On 14 January Dunn escaped via an unlocked window at night. He was recaptured the next day by a hollow log near the river. He realised he was too ill to continue with his escape and tried to return to the barracks before collapsing at the spot where he was found.

Back in custody, the law took no chances and with little mercy put Dunn on a dray bound for Sydney. Somehow Dunn managed to survive the journey.

==Sentenced==
He was charged with robbery, and for the murder of Constable Nelson, and on 19 January 1866, the jury took 10 minutes to find him guilty of murder and he was sentenced to hang.

Dunn later signed a deposition stating that a friend (John McCormack) was innocent of a crime that happened while Dunn ran with Ben Hall. Dunn stated on the day of the crime his friend could not be involved because Dunn was with him mustering horses. Dunn named eight other men who could testify on McCormack's behalf.
McCormack was released in April and given a pardon in consequence of statements made by Dunn.

Dunn was hanged in Darlinghurst Gaol on 19 March; he was 19 years old.

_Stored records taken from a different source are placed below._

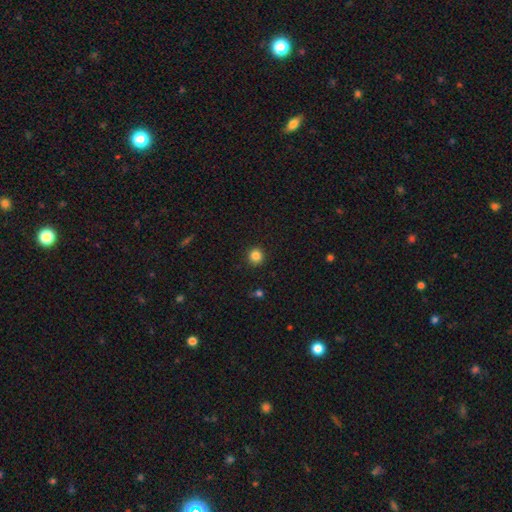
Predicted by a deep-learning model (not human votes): Q: Smooth or featured?
A: smooth (85%); runner-up: star or artifact (12%)
Q: How rounded?
A: round (93%); runner-up: in between (6%)
Q: Merging?
A: none (92%); runner-up: minor disturbance (5%)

He was buried in the Devonshire Street Cemetery, which was cleared and the dead reinterred elsewhere to make way for Central Railway Station.

== Film and television==
John Dunn appears as a major character in the 2016 feature film The Legend of Ben Hall, portrayed by Melbourne actor William Lee, who was cast partially due to his resemblance of the outlaw. The film depicts Dunn's recruitment into the Ben Hall gang, his romantic involvement with Margaret Monks and the murder of Constable Nelson at Collector.